A couple of months later, on the same damn day we closed on the house, my partner got furloughed due to some political decisions which I’m sure most of us are aware of by now.
At first, we were both so hopeful. You’ll surely get a job soon, we’ll say, reassuring each other. It was the right decision to get the house, at least the three of us will have a roof over our head. However, as time goes on, we are slowly feeling the stress and the burn out, and the lingering question of, “have we done the right thing bringing a baby into this world with all this financial stress?”
My partner, bless his heart, will not allow me to feel stressed over the situation. He started driving for a ride-sharing app and delivering food to help us get by, and while the pay is far from what he was earning before, we are definitely, thankfully, not going hungry. This is a man who has been working his ass off the last couple of months to be able to scrape up some money for the mortgage, watching as our savings slowly dwindle. He will never let me feel the stress and the anxiety he feels, but I can see it in his face every time he checks his email for feedback from one of the many companies he’s applied to… 2 months of sending applications for nothing.

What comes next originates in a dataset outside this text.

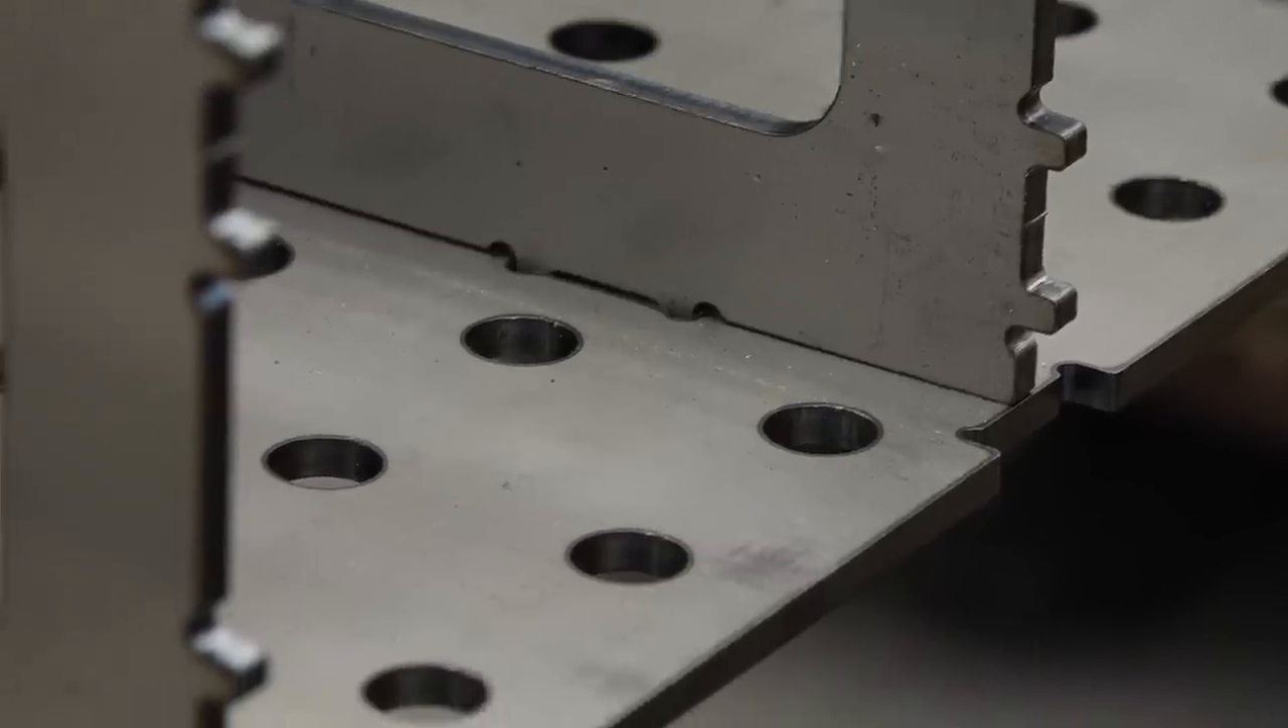If you look towards the outside edge you can see how those ribs are actually making contact with the top plate.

Meanwhile, here I am, feeling so bad about the situation and the timing that he will never know that I’m battling through some stress and depression of my own, too. I feel so guilty that I’m unable to work, and I feel so bad knowing he’s gone from leading an international team to getting people their pizza or groceries. I feel so guilty every time he tells me to get something I’m craving for in the grocery, knowing that having some ‘wants’ in our grocery list can set us back a couple of bucks. I feel so bad asking him to pick up free baby furniture that people are giving away on social media because I know he would have loved to shop for those with me. Lastly, I feel bad for thinking that I shouldn’t have continued with this pregnancy because we truly couldn’t have had the worst timing in the world.

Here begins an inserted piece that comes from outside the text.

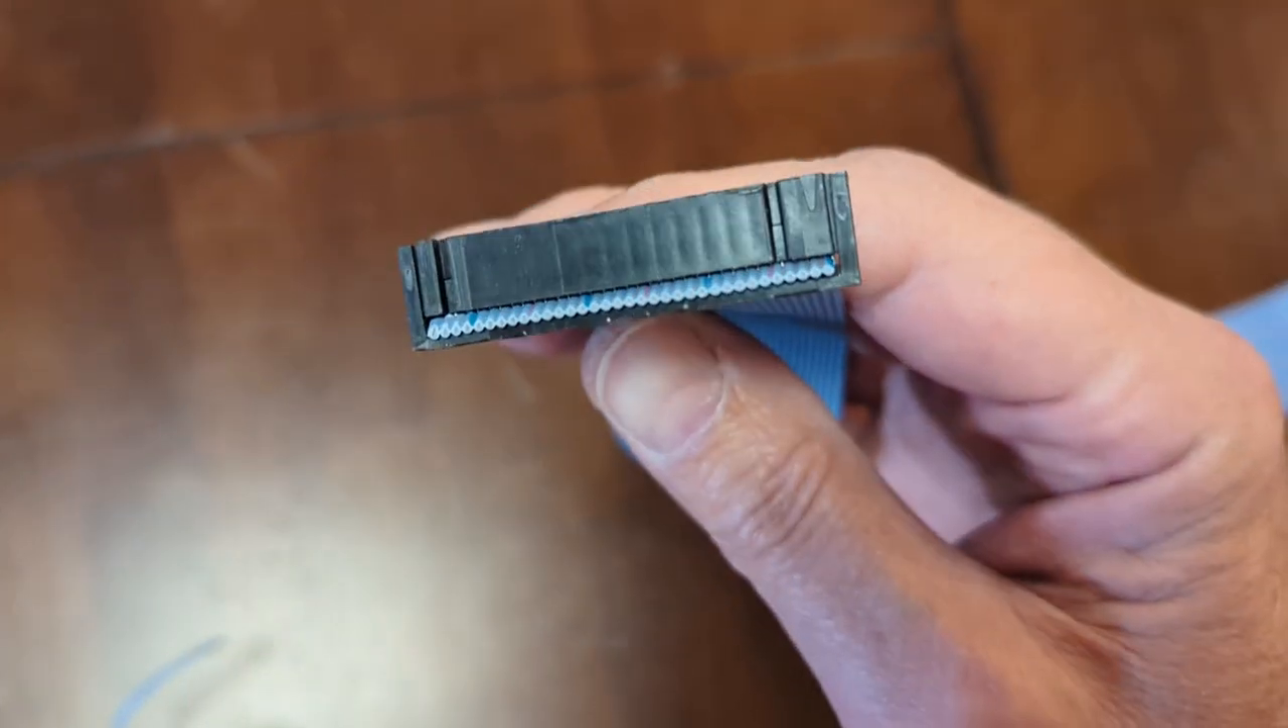Uh so there's the new cable all assembled and the big question is whether i lined up the ribbon well enough for the pins and we'll find out in a sec if it uh catches on fire or not.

I’m sitting next to him right now while he looks for more jobs to apply to. I love this man so much; he’s given so much of himself to me and to our baby and I appreciate all that he has done for us thus far. But god I am so tired of the stress and the anxiety. I’m not sure how much longer I can hold on while still appearing strong for me, him, and our baby who’s due in June.

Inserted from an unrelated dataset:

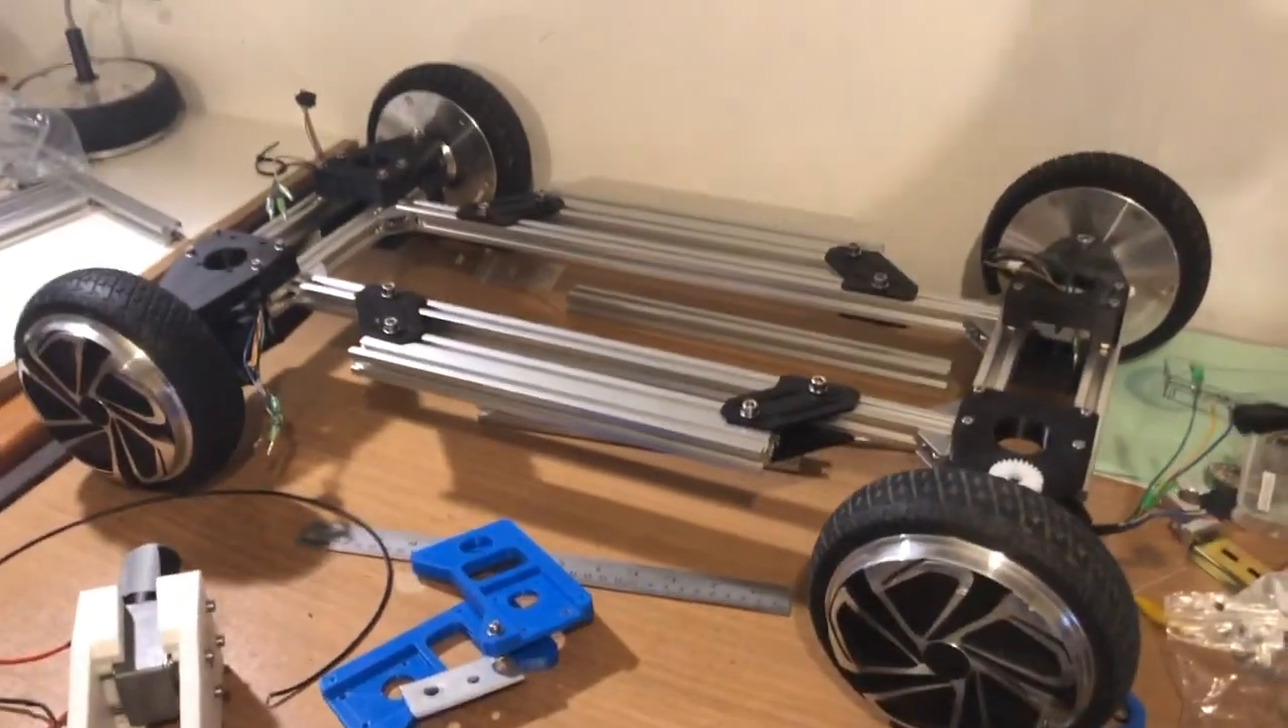We've got the chassis we've got all four wheels on it we've got all four wheel hubs.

I have so many things to say about this whole political thing that got us into this mess, but that’s for another day. Right now, I’m just praying for a miracle – praying that all of this sacrifice will be for something meaningful.
Comments
That’s really a man that loves you more than anything else. I’m glad you’ve found this in a partner. But I feel for you, lots of people have been affected by the political layoffs, even people who aren’t even directly involved in politics. Teachers, doctors, all kinds of professionals are losing work. It’s awful. Do you have a support system outside of your husband? Family or friends? It’s ok to lean on people in a time of need, especially when the anxiety is so high. And remote positions are super popular these days, maybe your husband can look into this kind of work. It’ll save on the cost of gas/travel. This could also allow him to stay home and help out more often when the baby is born. I really hope your husband will be able to find a secure position to support you and y’alls child. And I hope you’ll be able to go back to school one day! I wish you the best of luck.